What was the first ever music you heard in your life?
Here's mine:


----------



## TyraWadman (Jul 16, 2022)

Hard to say. I remember all kinds of music but I wouldn't know if it was a kids song that came first, or something that my parents listened to. 

Mom listened to a wide variety of songs (that were available at the time) like R&B, hiphop, Shakira, Ricky Martin, etc.  And dad listened to 80s/90s dance music (Aqua, and those miscellaneous bops)


----------



## a sleepy kitty (Jul 17, 2022)

The earliest music I remember is music from musicals. My mom is a thespian and loves musicals. I also listened to a lot of rock music with my older brother. Mom also played 80s music in the car.


----------



## Kit H. Ruppell (Jul 17, 2022)

The earliest I remember was one of Mozart's horn concertos that my grandparents had playing.


----------



## Foxridley (Jul 17, 2022)

The first music I can remember listening to is probably either _Live at the Acropolis_ by Yanni or the _Kids Songs_ album by Nancy Cassidy.


----------



## Xitheon (Jul 18, 2022)

This band called "The Roches." My dad used to play them on cassette when we went driving.






Apparently I heard this song (by Uncle Bonsai) when I was a little kid and I asked my dad "Is this a real song?"
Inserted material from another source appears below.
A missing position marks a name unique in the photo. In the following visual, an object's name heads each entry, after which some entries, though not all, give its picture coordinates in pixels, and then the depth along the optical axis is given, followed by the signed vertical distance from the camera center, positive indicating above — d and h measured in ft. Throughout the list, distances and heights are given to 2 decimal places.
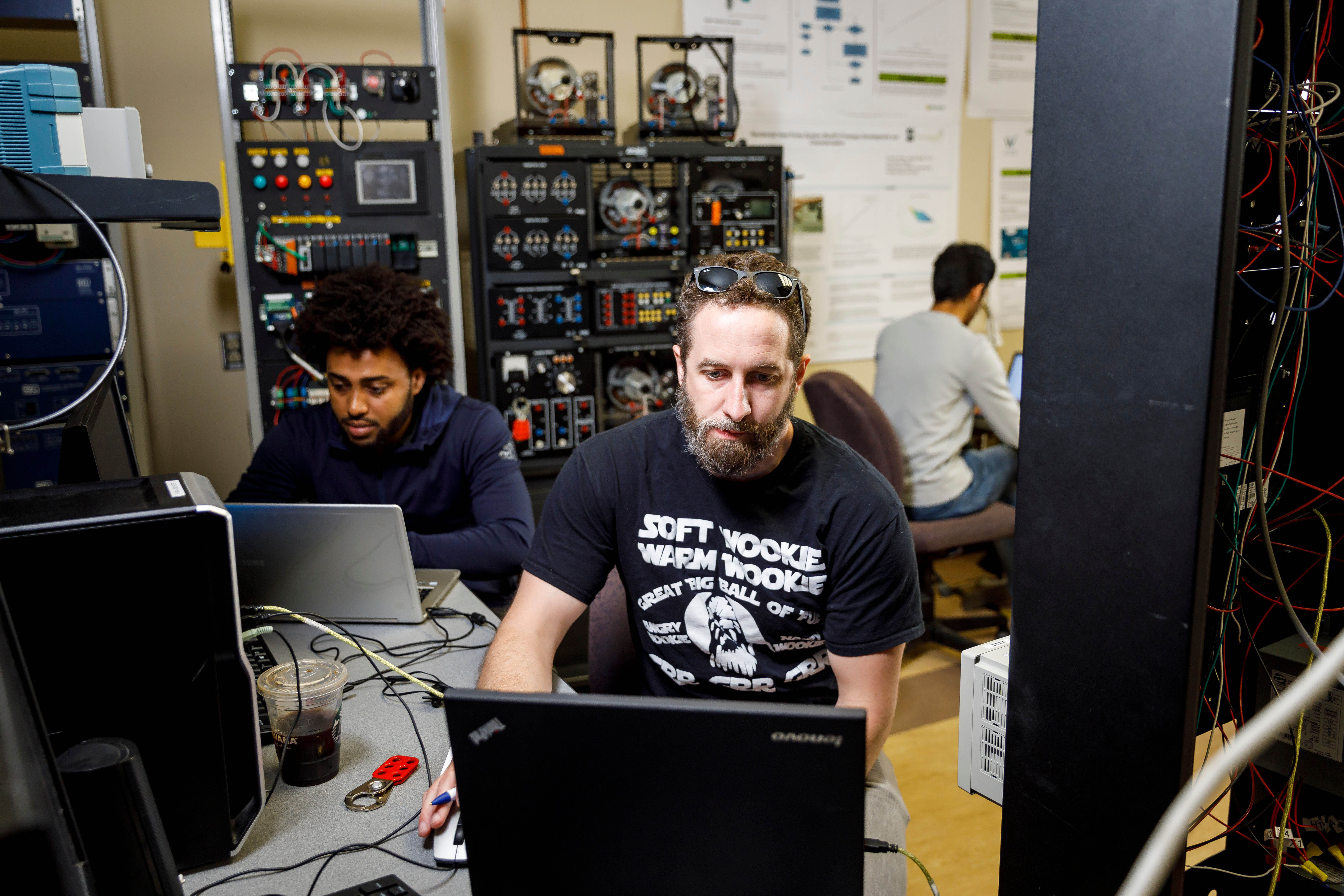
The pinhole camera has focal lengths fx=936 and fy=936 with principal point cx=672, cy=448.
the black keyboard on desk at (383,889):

"Is this a real song" has become a family in-joke.


----------



## MaelstromEyre (Jul 22, 2022)

I grew up listening to a lot of classical music.  My mom played piano, just for her own enjoyment, and she would play Beethoven's "Fur Elise."  We also had a symphony orchestra here in the city that did "Lollipop Concerts," aimed at children, where they played music that might be familiar to us from cartoons (like the old Warner Brothers/Bugs Bunny toons) as a way of introducing kids to classical music.


----------